MP to press for compensation of pyramid scheme victims

Photo/FILE

DECI members wait outside the society’s offices for a refund of their money after the pyramid scheme collapsed in 2008.

Parliamentary Select Committee on Budget will be seeking Sh7 billion from the supplementary Budget to be tabled in Parliament next month to compensate victims of pyramid schemes.

The chairman of the committee, Mr Elias Mbau, also said he will be tabling a motion to have Sh4.8 billion meant for crediting the Jua Kali sector be withdrawn from three local commercial banks and instead be disbursed through District Social Services offices.

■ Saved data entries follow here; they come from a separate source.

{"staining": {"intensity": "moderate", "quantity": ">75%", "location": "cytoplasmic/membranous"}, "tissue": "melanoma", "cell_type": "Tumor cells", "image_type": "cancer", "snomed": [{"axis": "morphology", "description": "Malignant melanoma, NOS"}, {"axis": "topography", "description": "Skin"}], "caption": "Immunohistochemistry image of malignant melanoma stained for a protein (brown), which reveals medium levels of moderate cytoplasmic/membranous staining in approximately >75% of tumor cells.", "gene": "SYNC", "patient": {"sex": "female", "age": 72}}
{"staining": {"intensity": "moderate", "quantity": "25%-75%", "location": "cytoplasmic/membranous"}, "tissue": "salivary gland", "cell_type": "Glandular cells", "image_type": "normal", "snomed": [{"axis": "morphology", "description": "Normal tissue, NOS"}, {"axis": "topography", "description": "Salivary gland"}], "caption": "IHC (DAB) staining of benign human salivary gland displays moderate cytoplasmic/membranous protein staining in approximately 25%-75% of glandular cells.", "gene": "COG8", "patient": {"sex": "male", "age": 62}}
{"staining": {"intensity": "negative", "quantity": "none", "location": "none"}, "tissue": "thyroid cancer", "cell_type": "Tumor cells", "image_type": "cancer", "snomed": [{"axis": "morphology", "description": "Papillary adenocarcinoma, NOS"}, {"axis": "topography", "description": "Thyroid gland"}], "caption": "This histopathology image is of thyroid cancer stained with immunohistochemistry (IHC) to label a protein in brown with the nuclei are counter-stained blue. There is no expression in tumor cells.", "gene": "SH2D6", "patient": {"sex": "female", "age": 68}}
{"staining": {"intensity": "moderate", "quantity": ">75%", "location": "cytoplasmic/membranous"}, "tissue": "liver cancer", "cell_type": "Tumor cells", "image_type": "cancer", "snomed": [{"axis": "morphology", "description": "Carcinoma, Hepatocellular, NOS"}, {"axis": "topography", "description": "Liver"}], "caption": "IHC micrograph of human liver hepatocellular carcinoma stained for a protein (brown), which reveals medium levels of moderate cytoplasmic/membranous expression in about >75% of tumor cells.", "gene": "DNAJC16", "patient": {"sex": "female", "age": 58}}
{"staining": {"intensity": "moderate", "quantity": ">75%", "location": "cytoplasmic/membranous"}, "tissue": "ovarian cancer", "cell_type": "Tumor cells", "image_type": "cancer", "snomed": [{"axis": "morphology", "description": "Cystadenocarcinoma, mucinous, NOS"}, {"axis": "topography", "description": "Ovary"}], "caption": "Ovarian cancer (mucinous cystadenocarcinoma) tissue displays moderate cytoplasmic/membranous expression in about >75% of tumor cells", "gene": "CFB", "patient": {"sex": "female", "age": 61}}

Speaking in Murang’a town on Saturday, Mr Mbau who also is the Maragua MP said Treasury will be pressed to act before the current Parliament is dissolved.

Mr Mbau said his committee will mobilise MPs to shoot down an attempt by Finance minister to have the supplementary Budget passed unless the money to compensate the two groups was included.

He said the beneficiaries of the two funds risk losing out if Parliament is dissolved since most offices will be devolved to regional governments “hence fragmenting the victims’ unity of purpose in pursuing compensations.”

In the rip-off by pyramid scheme, about 150,000 investors are believed to have lost more than Sh5.5 billion in mid 2000.

Mr Mbau said Sh1.5 billion will be interest accrued for the period the victims have been suffering while pushing for compensation.

The rot was exposed in Nyenze report (2009) that detailed the nature of the fraud and recommended that prominent people in the scheme be prosecuted and victims compensated.

Mr Mbau said his committee was unanimous that pyramid schemes were government supervised fraud against the victims and they must be compensated.

“Some of the architects in the fraud are former and current Cabinet ministers who used their positions to deceptively legalise the schemes through the ministry of Cooperatives only to later stage-manage their collapse hence robbing innocent Kenyans,” he said.

Late last year, Naivasha MP John Mututho was picked to lead a team to probe the scam.

Another push seeking to compensate the victims is being fronted by Mutito MP Kiema Kilonzo.

The structural format of the pyramid schemes was that, many of them were registered under different legal regimes but operated by the same people.

Out of the 270 institutions that were involved, 17 of them were registered under the Cooperative Societies Act.